Il faut noter cependant que les romans des deux auteurs ne sont pas superposables. Les personnages de Zola sont soumis à la double hérédité de leur tempérament et de la « poussée générale de l’ensemble », leurs tares pouvant néanmoins entraver cette dernière : il en est ainsi du Docteur Pascal qui tâche, par son goût excessif pour la science, de se rendre étranger à la société de Plassans, elle-même microcosme du Second Empire. Les personnages de Houellebecq, eux, sont d’autant plus écrasés par la grande main du capitalisme qu’aucune autre forme d’hérédité ne les habite : d’une neutralité exaspérante, car lavés des tâches que transmet habituellement une famille, ils ont le malheur de n’avoir aucune tare. « Murés dans leur vie privée », comme dirait Tocqueville, ils subissent une seule influence, certes, mais dont le monopole permet un recouvrement total de leurs personnalités. En effet, « la glu qui freine [leurs] pas, [les] amollit, [les] empêche de bouger et [les] rend si tristes et si tristement minables, est de nature économique. ». Seulement économique.
Dans ses romans, et cela certainement pour illustrer la vanne que la démocratie venait d’ouvrir à tous les appétits mélangés dans les mêmes goûts hideux, Balzac présente des personnages hyperboliques, quand ceux de Zola et de Houellebecq, eux, sont métonymiques. Ils contiennent ce qui les contient. Le terme de soumission les désigne assez bien. Alors oui, c’est sale, ça pue, c’est moche, c’est triste, et surtout c’est de mauvais goût, mais enfin on sait tout ce que les bourgeois ont pu dire de Zola à la parution de L’Assommoir, tant leur indifférence pour le peuple avait tourné au dégoût, et vous entendez comme moi le haut-le-cœur des bobos à la parution d’un nouveau roman de Houellebecq. Car dans la bataille des gras contre les maigres ils sont les gras, ceux qui baisent et suent la santé, toisant les maigres, au bord du canal de l’Ourcq, avec l’étonnement où les place leur absence de colère, mais ceux-là sont minoritaires et heureusement d’ailleurs, car le succès de Houellebecq, tout comme celui de Zola est, je crois, le reflet de notre bonne santé mentale.
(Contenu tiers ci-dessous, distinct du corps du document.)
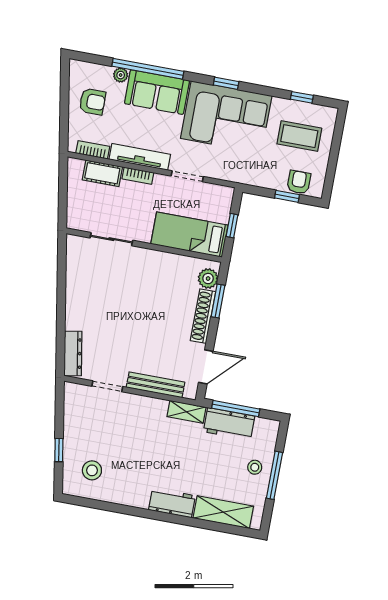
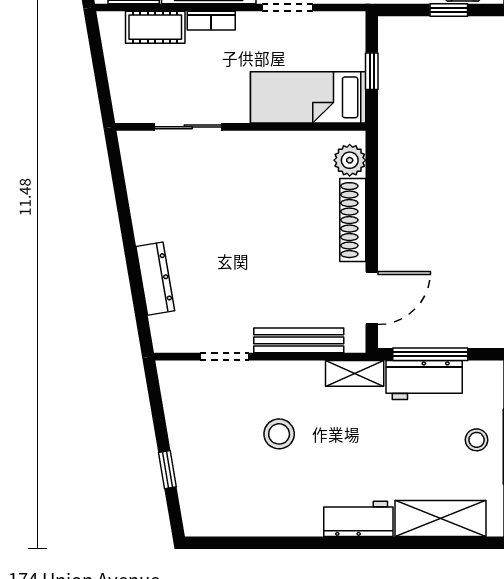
window: (218, 301) -> (372, 192), removed
dresser: (73, 354) -> (155, 279), moved
stool: (92, 470) -> (279, 434), moved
Nous acceptons d’être transpercés. D’être détraqués. Disséqués. D’être morts, nous l’acceptons aussi. Cela, Nabe l’avait dit, lui qui ne se trompe jamais : « Michel ! Tu as frappé là où les gens voulaient que ça leur fasse mal. […] Je n’ai jamais vu un fan à toi, Michel, qui ne soit impuissant. » Dans notre amour pour les romans de Houellebecq se trouve une grande part de faiblesse. De complaisance. Mais sans l’une, et encore moins sans l’autre, il n’y a pas de consolation possible.
Bibliographie sélective
– Céline, Louis-Ferdinand, « Hommage à Zola », [1933], Cahiers Céline n°1, Paris, Gallimard, 1976.
– Gué, Marie, « Nicolas Mathieu, le roman de l’impuissance », Zone Critique, [en ligne], 2019.
– Marris, Bernard, Houellebecq économiste, Paris, Flammarion, 2014.
– Nable, Marc-Édouard, Au Régal des vermines, précédé du Vingt-septième livre, Paris, Le Dilettante, 2005.